在《Hadoop2.6.0运行mapreduce之推断（speculative）执行（上）》一文中对推断执行技术的背景进行了介绍，并且在Hadoop集群上做了一些测试以验证mapreduce框架的推断执行。最后还从源码分析的角度解读了DefaultSpeculator的初始化和启动过程，其中涉及DefaultSpeculator的实例化、LegacyTaskRuntimeEstimator的实例化及初始化、处理SpeculatorEvent事件的SpeculatorEventDispatcher、DefaultSpeculator收到类型为JOB_CREATE的SpeculatorEvent事件时的处理等内容。经过以上过程，实际只是完成了DefaultSpeculator的初始化，那么DefaultSpeculator是什么时候真正开始进行任务推断的呢？

任务实例启动与推断

当ResourceManager已经为作业分配并启动一个Container用于执行MRAppMaster后，MRAppMaster会获取当前job的所有task，并为每一个task创建一个TaskAttemptImpl对象，此对象代表task的一次运行尝试。

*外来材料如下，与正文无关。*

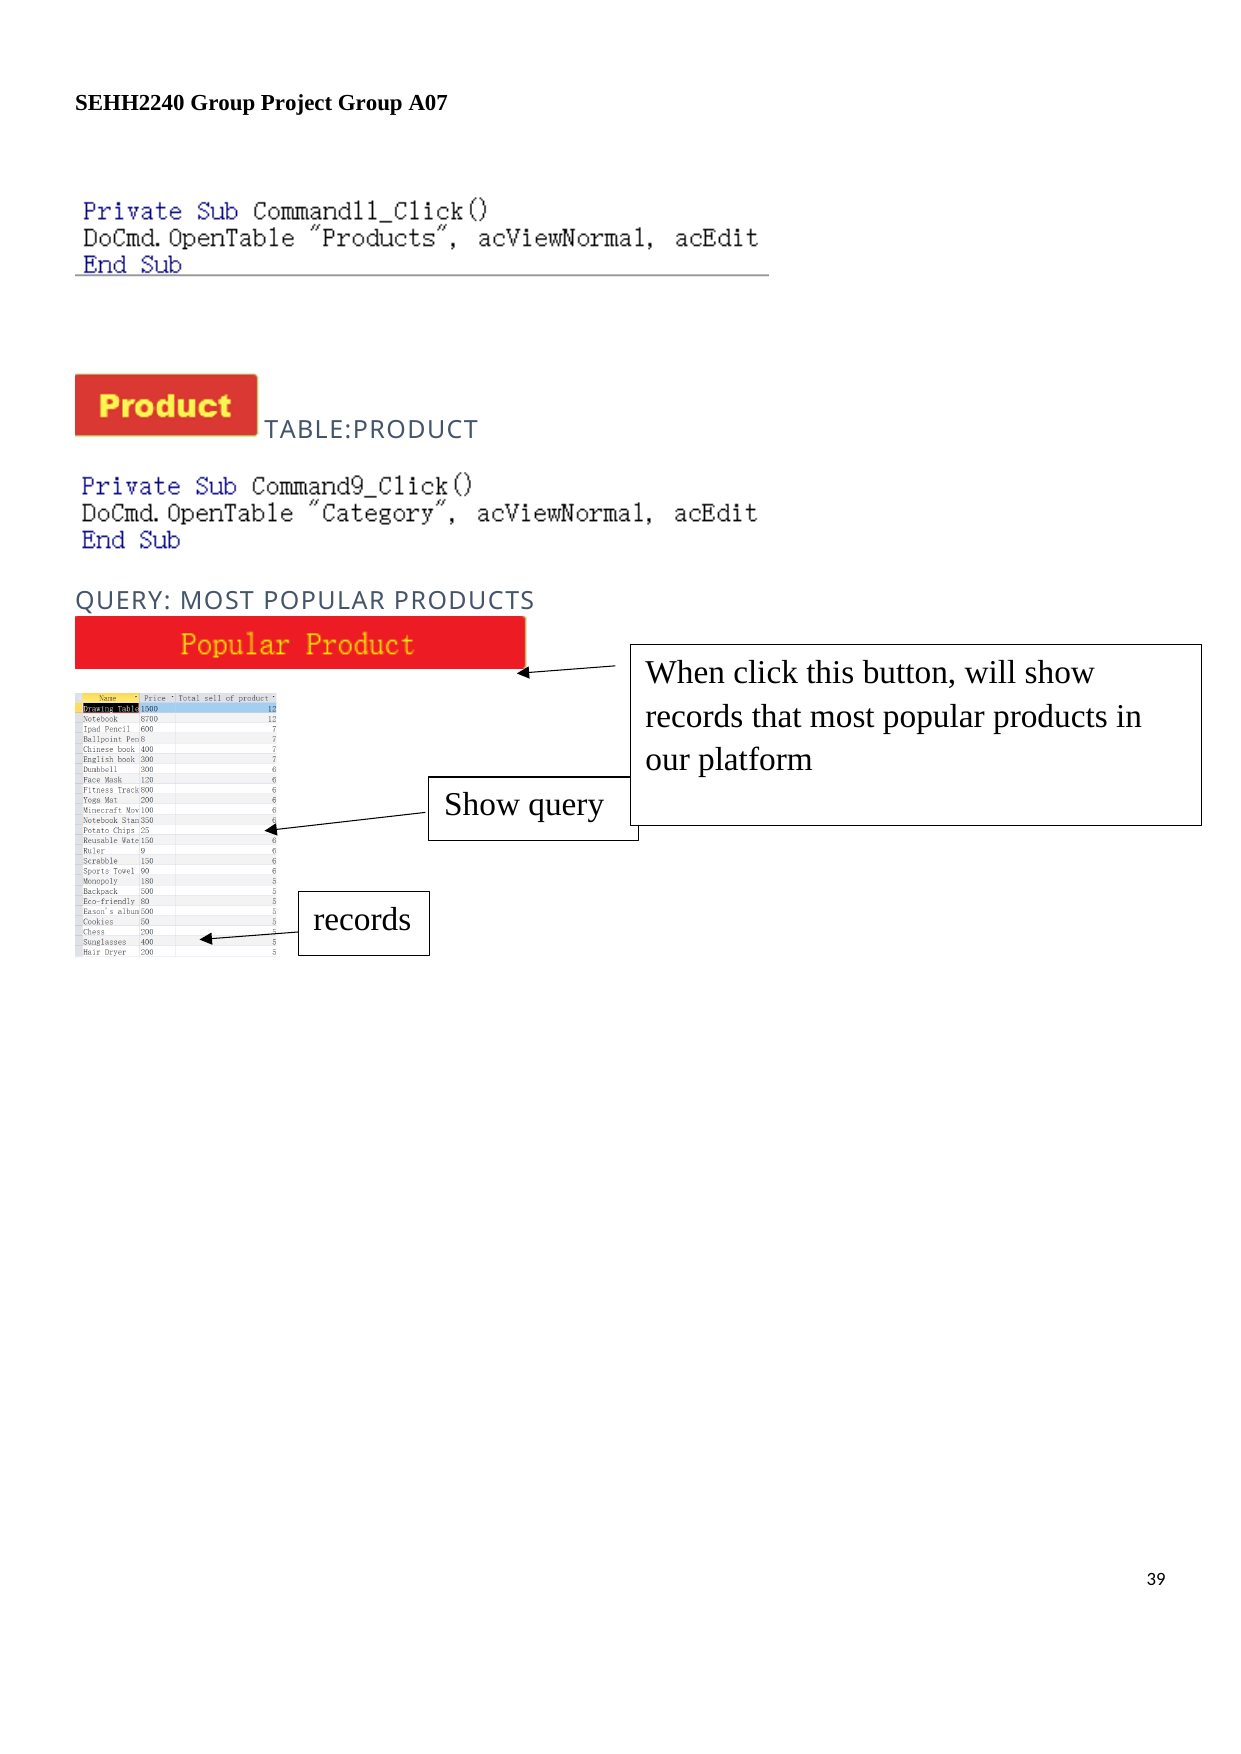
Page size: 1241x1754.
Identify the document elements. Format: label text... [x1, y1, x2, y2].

picture [75, 693, 277, 958]
text TABLE:PRODUCT [75, 371, 1165, 446]
picture [75, 471, 765, 558]
picture [75, 616, 527, 669]
picture [75, 370, 265, 439]
subtitle QUERY: MOST POPULAR PRODUCTS [75, 583, 1165, 617]
picture [75, 182, 769, 281]
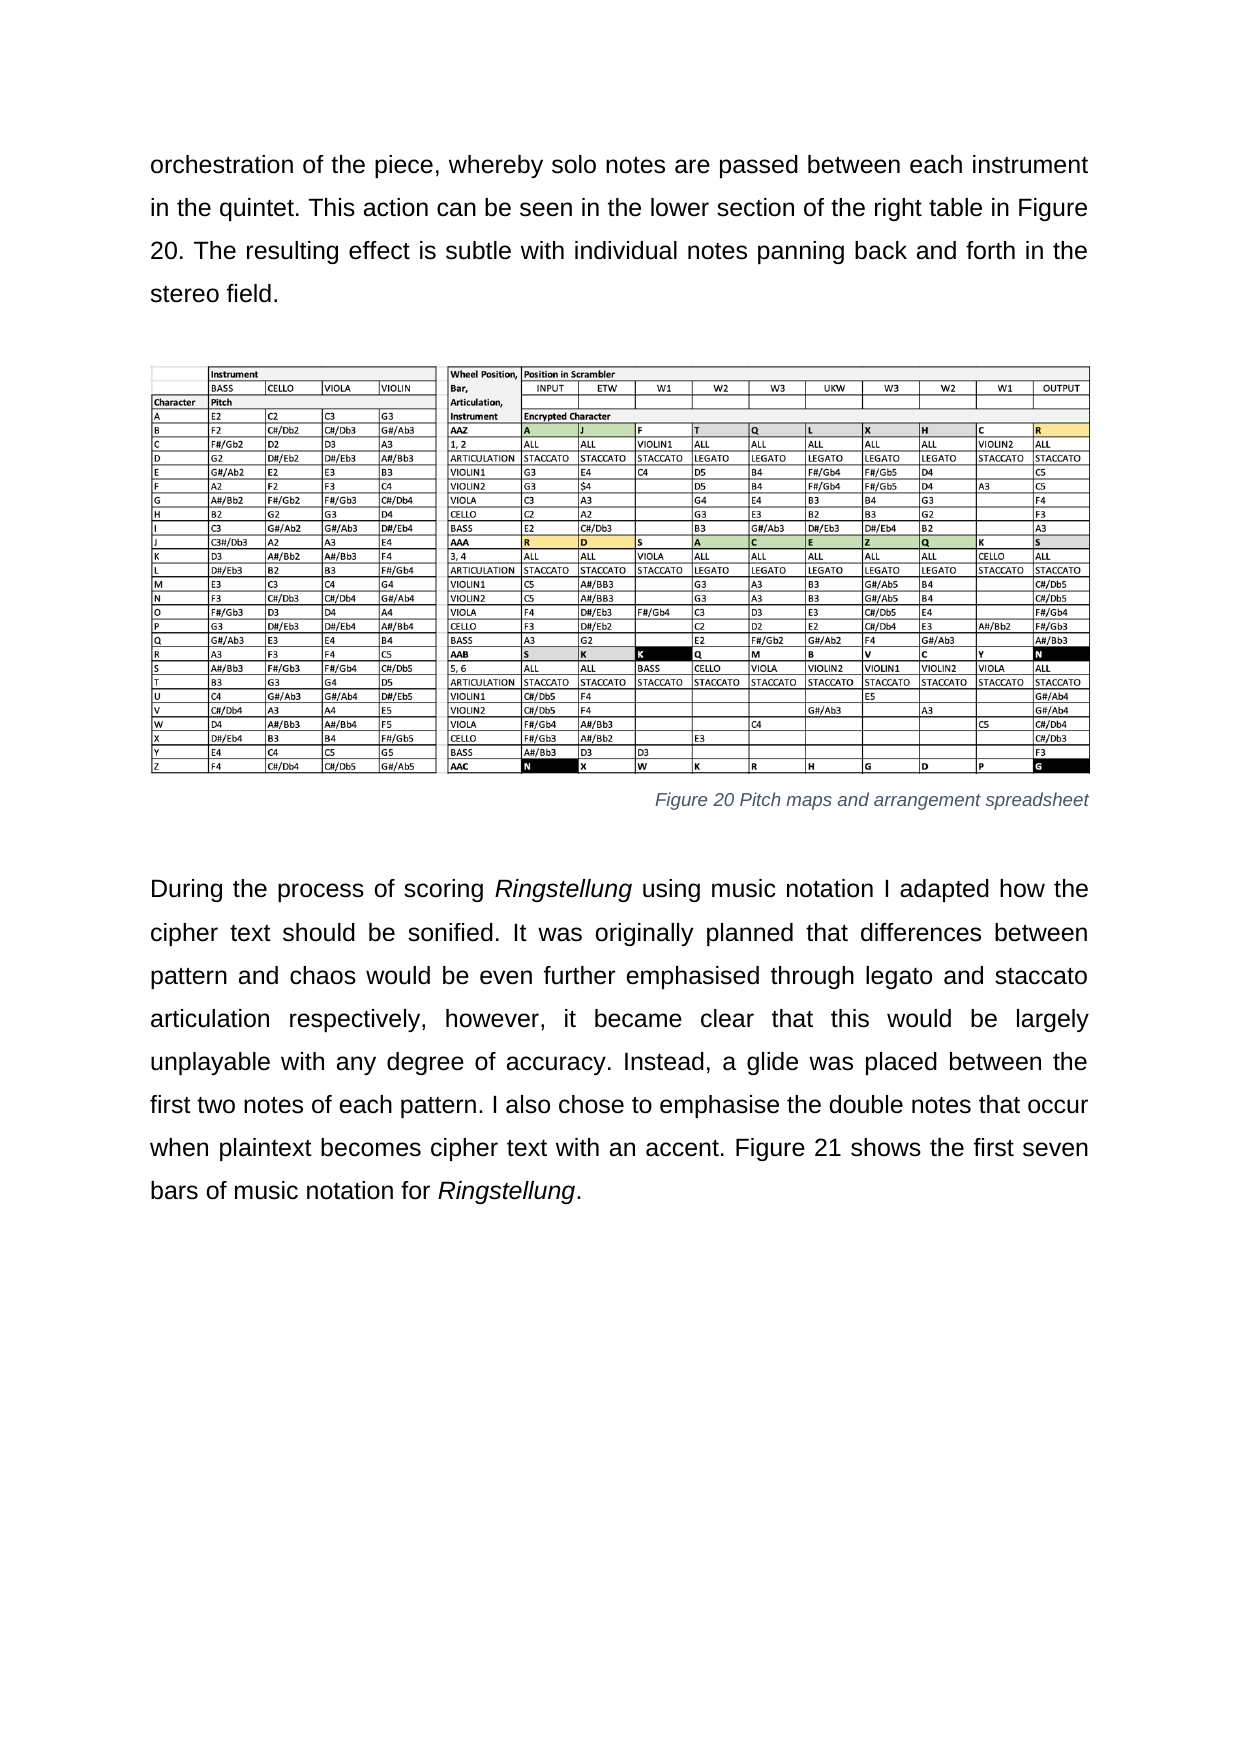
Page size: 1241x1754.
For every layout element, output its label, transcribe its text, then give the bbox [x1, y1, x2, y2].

当此次尝试已经分配了Container并且启动其task的时候，TaskAttemptImpl将收到TaskAttemptEventType.TA_CONTAINER_LAUNCHED类型的事件，进而对TaskAttemptImpl对象的状态进行迁移（有关状态机的实现，请参阅《Hadoop2.6.0中YARN底层状态机实现分析》一文），TaskAttemptImpl处理TaskAttemptEventType.TA_CONTAINER_LAUNCHED事件的相关迁移实现如下：

     // Transitions from the ASSIGNED state.     .addTransition(TaskAttemptStateInternal.ASSIGNED, TaskAttemptStateInternal.RUNNING,         TaskAttemptEventType.TA_CONTAINER_LAUNCHED,         new LaunchedContainerTransition())

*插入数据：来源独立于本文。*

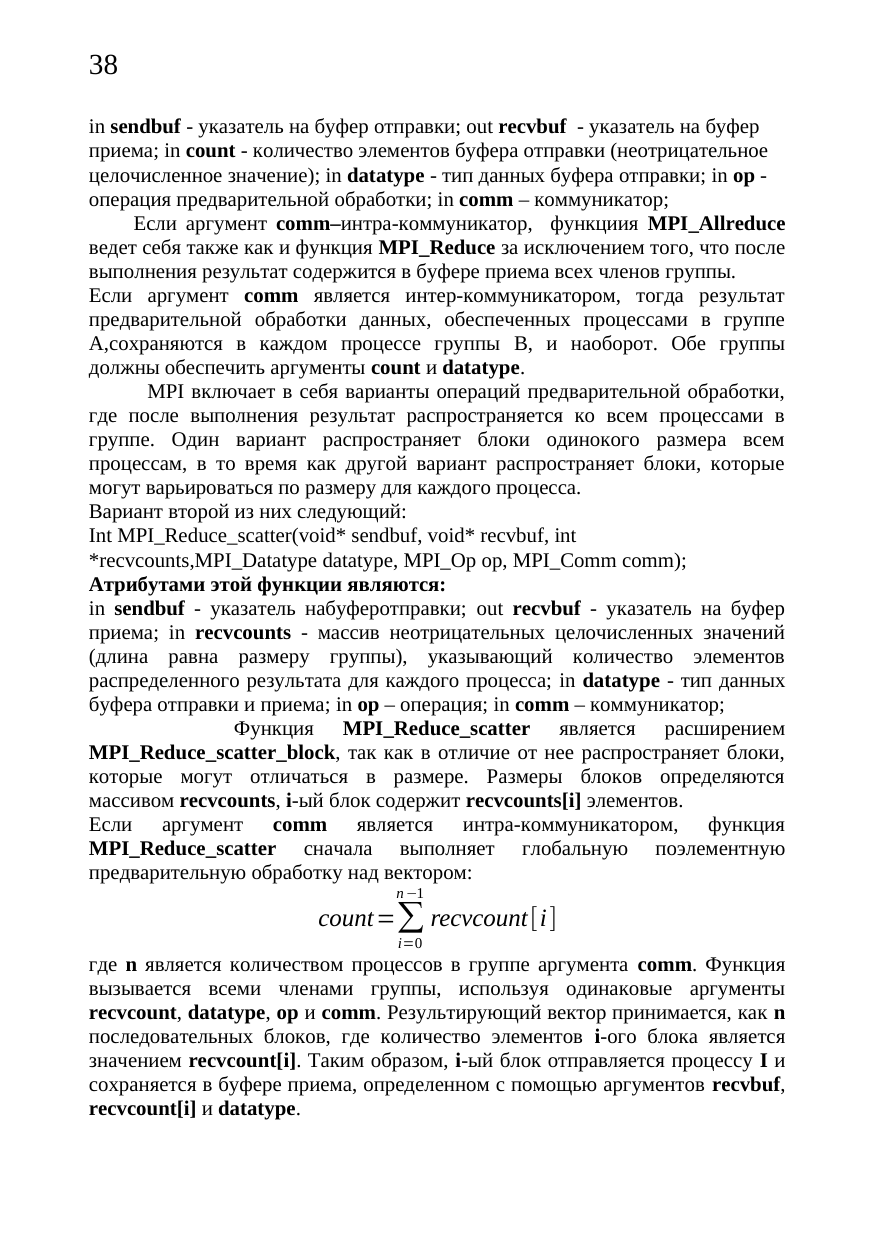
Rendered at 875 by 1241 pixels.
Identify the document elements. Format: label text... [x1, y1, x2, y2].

text Вариант второй из них следующий: [89, 499, 785, 523]
text Если аргумент comm является интер-коммуникатором, тогда результат предварительной обработки данных, обеспеченных процессами в группе A,сохраняются в каждом процессе группы B, и наоборот. Обе группы должны обеспечить аргументы count и datatype. [89, 283, 785, 379]
text где n является количеством процессов в группе аргумента comm. Функция вызывается всеми членами группы, используя одинаковые аргументы recvcount, datatype, op и comm. Результирующий вектор принимается, как n последовательных блоков, где количество элементов i-ого блока является значением recvcount[i]. Таким образом, i-ый блок отправляется процессу I и сохраняется в буфере приема, определенном с помощью аргументов recvbuf, recvcount[i] и datatype. [89, 952, 785, 1120]
text Если аргумент comm–интра-коммуникатор, функциия MPI_Allreduce ведет себя также как и функция MPI_Reduce за исключением того, что после выполнения результат содержится в буфере приема всех членов группы. [89, 211, 785, 283]
text Атрибутами этой функции являются: [89, 572, 785, 596]
text Int MPI_Reduce_scatter(void* sendbuf, void* recvbuf, int *recvcounts,MPI_Datatype datatype, MPI_Op op, MPI_Comm comm); [89, 523, 785, 572]
text MPI включает в себя варианты операций предварительной обработки, где после выполнения результат распространяется ко всем процессами в группе. Один вариант распространяет блоки одинокого размера всем процессам, в то время как другой вариант распространяет блоки, которые могут варьироваться по размеру для каждого процесса. [89, 379, 785, 499]
text Функция MPI_Reduce_scatter является расширением MPI_Reduce_scatter_block, так как в отличие от нее распространяет блоки, которые могут отличаться в размере. Размеры блоков определяются массивом recvcounts, i-ый блок содержит recvcounts[i] элементов. [89, 716, 785, 812]
text Если аргумент comm является интра-коммуникатором, функция MPI_Reduce_scatter сначала выполняет глобальную поэлементную предварительную обработку над вектором: [89, 812, 785, 884]
text in sendbuf - указатель набуферотправки; out recvbuf - указатель на буфер приема; in recvcounts - массив неотрицательных целочисленных значений (длина равна размеру группы), указывающий количество элементов распределенного результата для каждого процесса; in datatype - тип данных буфера отправки и приема; in op – операция; in comm – коммуникатор; [89, 596, 785, 716]
text in sendbuf - указатель на буфер отправки; out recvbuf - указатель на буфер приема; in count - количество элементов буфера отправки (неотрицательное целочисленное значение); in datatype - тип данных буфера отправки; in op - операция предварительной обработки; in comm – коммуникатор; [89, 114, 785, 211]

根据《Hadoop2.6.0中YARN底层状态机实现分析》一文的内容，我们知道会最终调用LaunchedContainerTransition的transition方法，完成状态迁移，其实现逻辑中会

调用SpeculatorEvent的构造器，代码如下：

      taskAttempt.eventHandler.handle          (new SpeculatorEvent              (taskAttempt.attemptId, true, taskAttempt.clock.getTime()));

此处调用的SpeculatorEvent的构造器的实现如下：

  public SpeculatorEvent(TaskAttemptId attemptID, boolean flag, long timestamp) {    super(Speculator.EventType.ATTEMPT_START, timestamp);    this.reportedStatus = new TaskAttemptStatus();    this.reportedStatus.id = attemptID;    this.taskID = attemptID.getTaskId();  }

可以看到这里构造的SpeculatorEvent事件的类型是Speculator.EventType.ATTEMPT_START。根据《Hadoop2.6.0运行mapreduce之推断（speculative）执行（上）》一文中对于SpeculatorEventDispatcher的handle方法的介绍，SpeculatorEvent事件最终交由DefaultSpeculator的processSpeculatorEvent方法处理。Speculator.EventType.ATTEMPT_START类型的事件匹配的代码如下：

      case ATTEMPT_START:      {        LOG.info("ATTEMPT_START " + event.getTaskID());        estimator.enrollAttempt            (event.getReportedStatus(), event.getTimestamp());        break;      }

以默认的LegacyTaskRuntimeEstimator为例，这里实际调用了LegacyTaskRuntimeEstimator的父类StartEndTimesBase的enrollAttempt方法，代码如下：

  @Override  public void enrollAttempt(TaskAttemptStatus status, long timestamp) {    startTimes.put(status.id,timestamp);  }

其中startTimes用于缓存TaskAttemptId与TaskAttemptImpl实例启动的时间之间的映射，startTimes的类型定义如下：

  protected final Map<TaskAttemptId, Long> startTimes      = new ConcurrentHashMap<TaskAttemptId, Long>();

调用StartEndTimesBase的enrollAttempt方法的根本意义在于开启Estimator对此任务实例的监控。

任务实例更新与推断

每当任务实例在运行过程中向MRAppMaster汇报信息时，TaskAttemptImpl对象将会收到TaskAttemptEventType.TA_UPDATE类型的事件，此时TaskAttemptImpl的状态机相关的代码如下：

     // Transitions from RUNNING state.     .addTransition(TaskAttemptStateInternal.RUNNING, TaskAttemptStateInternal.RUNNING,         TaskAttemptEventType.TA_UPDATE, new StatusUpdater())     // 省略其它与TaskAttemptEventType.TA_UPDATE无关的状态迁移代码     // Transitions from COMMIT_PENDING state     .addTransition(TaskAttemptStateInternal.COMMIT_PENDING,         TaskAttemptStateInternal.COMMIT_PENDING, TaskAttemptEventType.TA_UPDATE,         new StatusUpdater())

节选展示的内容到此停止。